__Текст для чтения__:
((

Кстати, никогда я не обращала внимания на цвет его волос — сейчас только и читаешь: «рыжий», «рыжий». А я этого не видела, во всяком случае, для меня это вовсе не было главным. Да, волосы были рыжеватые и ресницы тоже, но его общий вид вовсе не напоминал «циркового рыжего». Прежде всего поражал его взгляд («каждый глаз, как лист березы!») — удивительно прямой, настойчивый, открытый, очень зоркий: он целиком вбирал открывавшуюся ему картину и одновременно различал мельчайшие детали, ее составляющие. Однажды ранней весной мы поехали вчетвером в Стрельну, просто на несколько часов, поглядеть на только-только начинающийся ледоход. Было яркое солнце, ослепляюще отражавшееся от льда и корки наста. Глядеть вокруг было просто невозможно, но Иосифу это было явно нипочем: он смотрел прямо на горизонт, показывая нам все новые полыньи и застрявшие во льду обломки деревьев. И так странно мне было годы спустя увидеть Иосифа в очках: «Куда все делось, где ориентир?»
Он легко заливался краской (не румянцем — красными становилось все лицо и шея), и так же быстро она отхлынивала. Ситуации могли быть разные, но вот помню, как он зарделся в ответ на обращенные к нему слова: Иосиф, вы гений! Правда, было это еще года за три до эмиграции, но уже после ссылки.
Однако были минуты, когда лицо Иосифа становилось абсолютно бескровным, белым как бумага. Таким я его видела по меньшей мере трижды. Впервые — когда после вынесения приговора суда к воротам здания на Фонтанке пригнали «воронок», почти вплотную: от створок машины до стены оставалось меньше метра, так что только стоявшие совсем рядом могли видеть осужденного. В этой щели всего лишь на мгновенье показался Иосиф и скользнул глазами по собравшимся, вряд ли кого-либо среди них различив, прежде чем скрыться в глубине «воронка». Запомнилось совершенно белое лицо, стиснутые челюсти и немигающий взгляд. Таким же белым, как полотно, было лицо Иосифа на похоронах Ахматовой. И наконец — так же он выглядел в аэропорту, перед тем как Эра Коробова крикнула ему «Иосиф!» и показала «V», победный жест Черчилля. Тогда он улыбнулся, жест повторил, и это был последний запомнившийся мне стоп-кадр, завершавший один период его жизни и возвещавший совсем о другом.

))

__Данные__:
((

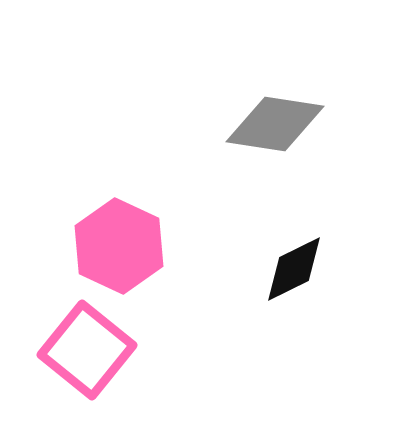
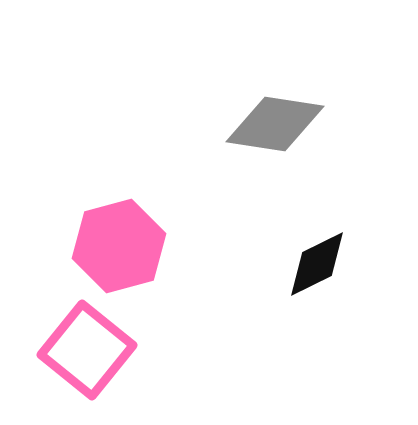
pink hexagon: rotated 20 degrees clockwise
black diamond: moved 23 px right, 5 px up
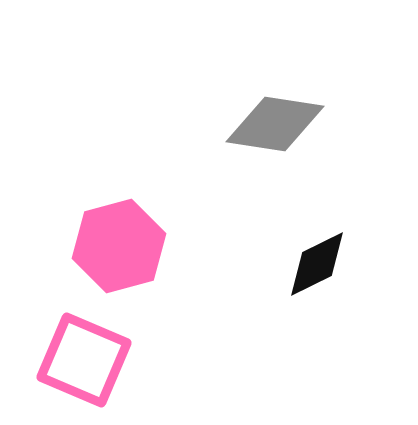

))

__Список задач__:
1) Измените фрагмент воспоминаний об Иосифе: начните с места, где стоит «Он легко заливался», и остановитесь после «уже после ссылки.». Слово «эмиграции» в нем замените на «отъезда».
2) Ответьте на вопросы по воспоминаниям об Иосифе.
(a) Куда вчетвером поехали ранней весной, чтобы посмотреть на ледоход?
(b) Какие обращенные к Иосифу слова заставили его покраснеть?
(c) Кто крикнул ему «Иосиф!» в аэропорту?
3) Пожалуйста, продолжите воспоминания об Иосифе, начав сразу после их последней фразы.

__Ответы__:
1)
Он легко заливался краской (не румянцем — красными становилось все лицо и шея), и так же быстро она отхлынивала. Ситуации могли быть разные, но вот помню, как он зарделся в ответ на обращенные к нему слова: Иосиф, вы гений! Правда, было это еще года за три до отъезда, но уже после ссылки.

2)
(a) В Стрельну.
(b) «Иосиф, вы гений!»
(c) Эра Коробова.

3)
Незадолго до эмиграции мы с Володей познакомились с американским аспирантом-филологом из Мичигана. Он писал в Ленинграде диссертацию, и ему дозволялось вывезти некоторое количество рабочих материалов. На его любезное предложение о помощи мы ответили семью переплетенными в веселый ситчик тяжеленными томами: стихи и проза Иосифа. Сюда вошли его вещи, написанные с 1958-го по 1972-й: практически все, что за этот период перечислено в «Хронологии жизни и творчества». Есть и несколько, в нее не вошедших. Так, я не нашла в «Хронологии…» рассказ «Ужас» («Эту историю рассказал мне солдат-шофер…»), эссе «В наше время читатели стихов в обоих полушариях…», «В те годы со мной чуть было не случилась та же беда…», набросок к биографии («Я хочу рассказать тебе о самом себе…»). Есть и несколько английских стишков: главным образом, лимериков, но не только: "You know, I was never in France…", "The writing of limeriks is…", "Don't talk about yours losses…", "Poem" ("I felt myself this night too bad…"), "Poem" ("The postcard's sky is always blue…"), "Beware the young girl called Amanda…", "Lines on sending Jane Carlyle's Journals to K. Ch." ("Though Tom Carlyle…"), "The day which efforts change one season…", "There was earnest true friend of Korea…".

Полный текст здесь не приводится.